A year ago, the proclamation in Isaiah (repeated in Matthew) that “The people who walked in darkness have seen a great light; those who dwelt in a land of deep darkness, on them has light shone” (Isaiah 9:2), would have been fodder for a sermon on the light. This year, we still identify more with those who are sitting in the darkness. A year ago, Good Friday seemed a light momentary affliction on the way to Easter; this year it was a stark reminder of just how long the dying process takes, as our church’s three-hour vigil ticked away every slow minute in the fishbowl of social-media streaming. Preaching on the second Sunday in Easter any other year has meant a focus on the resurrection appearances of Jesus in the Upper Room. This year, I preached to a camera on the experience of sitting in a locked room, fearing an enemy outside.
This all made sense in Holy Week. The wonderful Exodus readings my family shared took on a new meaning, a long rest on the plague rather than skipping straight on to the Passover. Holy Week felt hollow and strange, but there was an identification with the situation—that first Holy Week probably felt hollow and strange in the extreme. But now it’s Easter and Christ is risen, and the doors are still locked for fear.
__________________________________________________
Directive 1: Write out the Easter reflection word for word, from its first sentence to its last.
The listing that follows has no connection to the Easter reflection.

Exercise inputs:
__________________________________________________
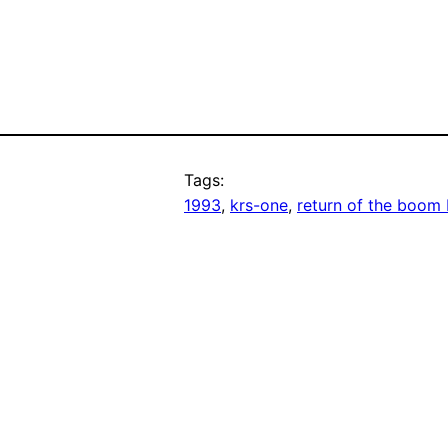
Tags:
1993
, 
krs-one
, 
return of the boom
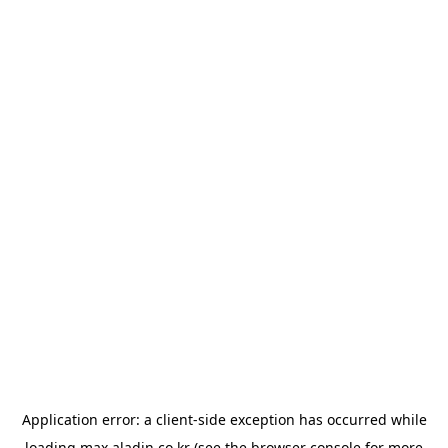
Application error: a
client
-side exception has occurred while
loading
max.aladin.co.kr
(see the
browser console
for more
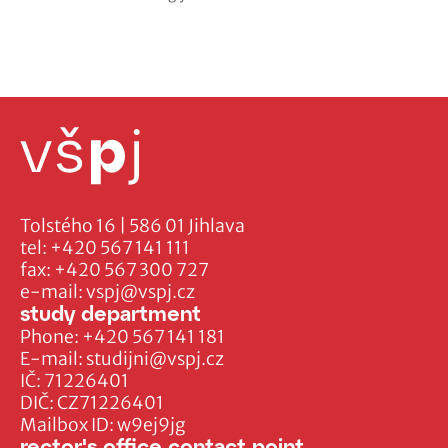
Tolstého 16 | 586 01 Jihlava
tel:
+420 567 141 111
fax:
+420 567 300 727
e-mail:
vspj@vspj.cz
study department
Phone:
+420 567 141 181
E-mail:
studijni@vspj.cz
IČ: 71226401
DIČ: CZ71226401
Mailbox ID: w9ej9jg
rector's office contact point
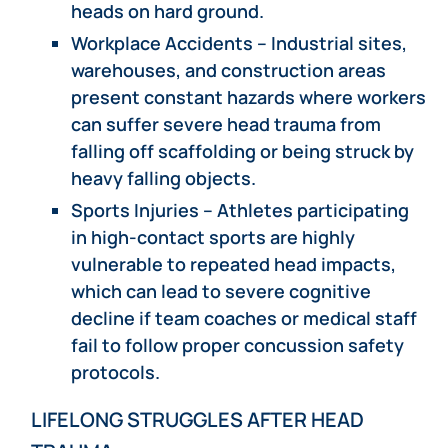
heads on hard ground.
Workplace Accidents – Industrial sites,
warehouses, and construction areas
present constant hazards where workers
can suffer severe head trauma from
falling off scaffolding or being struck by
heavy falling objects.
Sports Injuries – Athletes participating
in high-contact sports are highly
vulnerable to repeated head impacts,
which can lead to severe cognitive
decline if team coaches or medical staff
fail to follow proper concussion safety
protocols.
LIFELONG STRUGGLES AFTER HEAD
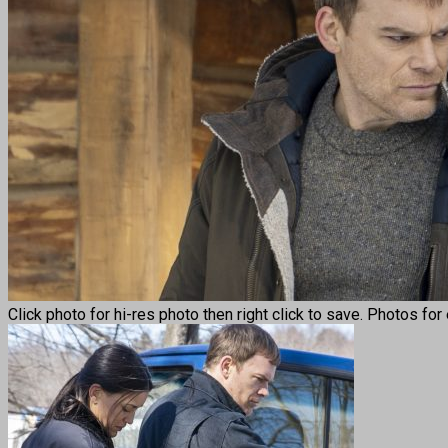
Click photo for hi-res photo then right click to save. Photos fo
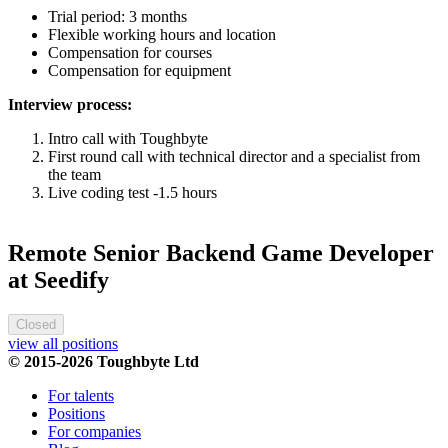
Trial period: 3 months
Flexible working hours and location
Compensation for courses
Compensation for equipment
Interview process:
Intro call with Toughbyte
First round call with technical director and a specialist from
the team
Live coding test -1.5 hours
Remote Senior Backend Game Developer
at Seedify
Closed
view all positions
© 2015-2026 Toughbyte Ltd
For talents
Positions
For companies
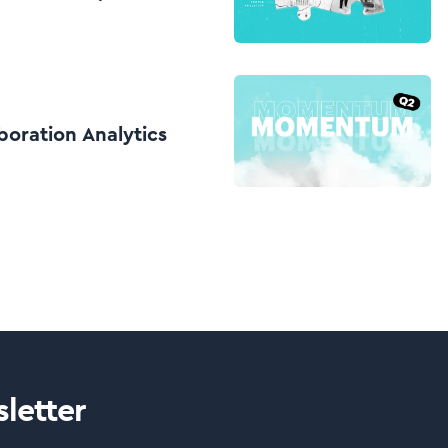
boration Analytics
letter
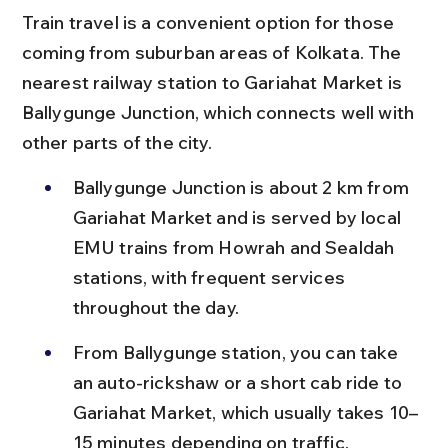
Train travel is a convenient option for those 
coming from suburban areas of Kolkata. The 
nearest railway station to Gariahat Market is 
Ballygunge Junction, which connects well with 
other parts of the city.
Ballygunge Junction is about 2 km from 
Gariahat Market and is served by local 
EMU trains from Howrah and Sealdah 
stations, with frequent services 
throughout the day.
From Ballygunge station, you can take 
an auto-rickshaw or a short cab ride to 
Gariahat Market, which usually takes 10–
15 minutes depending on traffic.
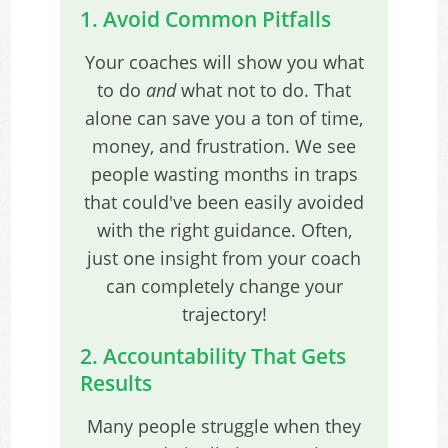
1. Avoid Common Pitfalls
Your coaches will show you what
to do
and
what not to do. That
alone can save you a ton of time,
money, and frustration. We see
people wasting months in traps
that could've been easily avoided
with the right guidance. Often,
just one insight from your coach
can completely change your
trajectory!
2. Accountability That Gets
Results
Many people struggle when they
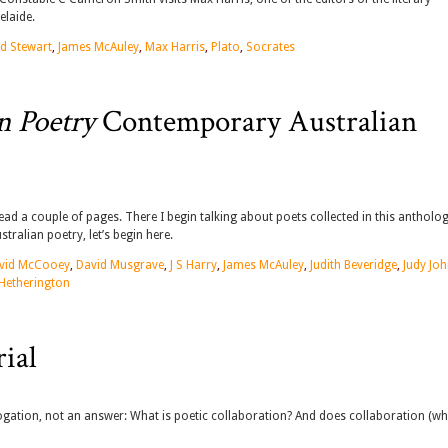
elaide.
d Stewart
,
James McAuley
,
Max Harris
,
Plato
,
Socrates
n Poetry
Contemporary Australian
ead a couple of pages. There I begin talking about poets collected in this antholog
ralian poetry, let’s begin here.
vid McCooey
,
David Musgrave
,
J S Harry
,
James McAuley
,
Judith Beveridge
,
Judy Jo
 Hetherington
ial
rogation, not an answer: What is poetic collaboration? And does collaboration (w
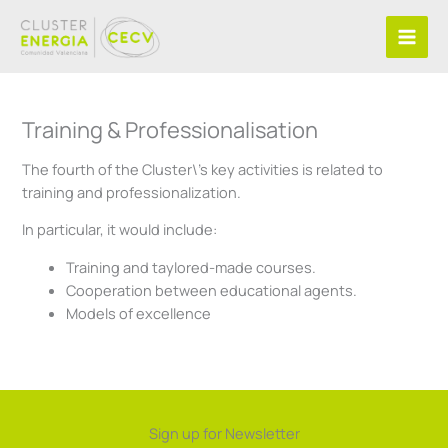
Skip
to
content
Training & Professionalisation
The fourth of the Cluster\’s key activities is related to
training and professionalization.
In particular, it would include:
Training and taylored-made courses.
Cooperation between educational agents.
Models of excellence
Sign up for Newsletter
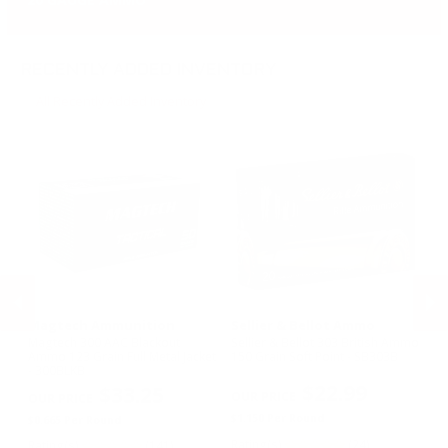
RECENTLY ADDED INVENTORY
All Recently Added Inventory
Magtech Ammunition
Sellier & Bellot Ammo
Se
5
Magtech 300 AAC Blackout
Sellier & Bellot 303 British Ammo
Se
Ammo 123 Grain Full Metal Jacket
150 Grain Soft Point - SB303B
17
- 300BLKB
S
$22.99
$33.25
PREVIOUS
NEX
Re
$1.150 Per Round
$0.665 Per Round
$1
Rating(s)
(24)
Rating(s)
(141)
__________________________________________________
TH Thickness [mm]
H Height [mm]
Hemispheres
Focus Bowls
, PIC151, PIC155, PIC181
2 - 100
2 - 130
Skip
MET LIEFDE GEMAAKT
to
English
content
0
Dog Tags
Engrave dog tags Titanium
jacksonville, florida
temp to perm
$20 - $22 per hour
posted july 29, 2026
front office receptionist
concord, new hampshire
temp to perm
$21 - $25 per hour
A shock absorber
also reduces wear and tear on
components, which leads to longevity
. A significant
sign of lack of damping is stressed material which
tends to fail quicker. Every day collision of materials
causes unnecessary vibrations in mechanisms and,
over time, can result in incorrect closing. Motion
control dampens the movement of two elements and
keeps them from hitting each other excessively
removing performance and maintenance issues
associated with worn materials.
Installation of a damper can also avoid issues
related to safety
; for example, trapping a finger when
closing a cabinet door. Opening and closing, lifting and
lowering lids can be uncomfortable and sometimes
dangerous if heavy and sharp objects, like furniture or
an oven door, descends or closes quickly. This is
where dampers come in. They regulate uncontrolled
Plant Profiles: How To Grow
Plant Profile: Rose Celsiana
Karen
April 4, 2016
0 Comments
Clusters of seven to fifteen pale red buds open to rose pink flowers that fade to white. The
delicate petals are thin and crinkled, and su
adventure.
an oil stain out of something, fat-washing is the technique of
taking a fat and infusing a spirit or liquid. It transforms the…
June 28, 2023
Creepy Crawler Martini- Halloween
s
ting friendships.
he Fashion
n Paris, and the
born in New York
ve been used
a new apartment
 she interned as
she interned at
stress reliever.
__________________________________________________
Directive 2: From the listing, pull out only the stretch from the line containing "TH Thickness [mm]" through the line containing "lowering lids can", with both of those lines included, and reproduce each line verbatim.

Written reply 1:
A year ago, the proclamation in Isaiah (repeated in Matthew) that “The people who walked in darkness have seen a great light; those who dwelt in a land of deep darkness, on them has light shone” (Isaiah 9:2), would have been fodder for a sermon on the light. This year, we still identify more with those who are sitting in the darkness. A year ago, Good Friday seemed a light momentary affliction on the way to Easter; this year it was a stark reminder of just how long the dying process takes, as our church’s three-hour vigil ticked away every slow minute in the fishbowl of social-media streaming. Preaching on the second Sunday in Easter any other year has meant a focus on the resurrection appearances of Jesus in the Upper Room. This year, I preached to a camera on the experience of sitting in a locked room, fearing an enemy outside.
This all made sense in Holy Week. The wonderful Exodus readings my family shared took on a new meaning, a long rest on the plague rather than skipping straight on to the Passover. Holy Week felt hollow and strange, but there was an identification with the situation—that first Holy Week probably felt hollow and strange in the extreme. But now it’s Easter and Christ is risen, and the doors are still locked for fear.

Written reply 2:
TH Thickness [mm]
H Height [mm]
Hemispheres
Focus Bowls
, PIC151, PIC155, PIC181
2 - 100
2 - 130
Skip
MET LIEFDE GEMAAKT
to
English
content
0
Dog Tags
Engrave dog tags Titanium
jacksonville, florida
temp to perm
$20 - $22 per hour
posted july 29, 2026
front office receptionist
concord, new hampshire
temp to perm
$21 - $25 per hour
A shock absorber
also reduces wear and tear on
components, which leads to longevity
. A significant
sign of lack of damping is stressed material which
tends to fail quicker. Every day collision of materials
causes unnecessary vibrations in mechanisms and,
over time, can result in incorrect closing. Motion
control dampens the movement of two elements and
keeps them from hitting each other excessively
removing performance and maintenance issues
associated with worn materials.
Installation of a damper can also avoid issues
related to safety
; for example, trapping a finger when
closing a cabinet door. Opening and closing, lifting and
lowering lids can be uncomfortable and sometimes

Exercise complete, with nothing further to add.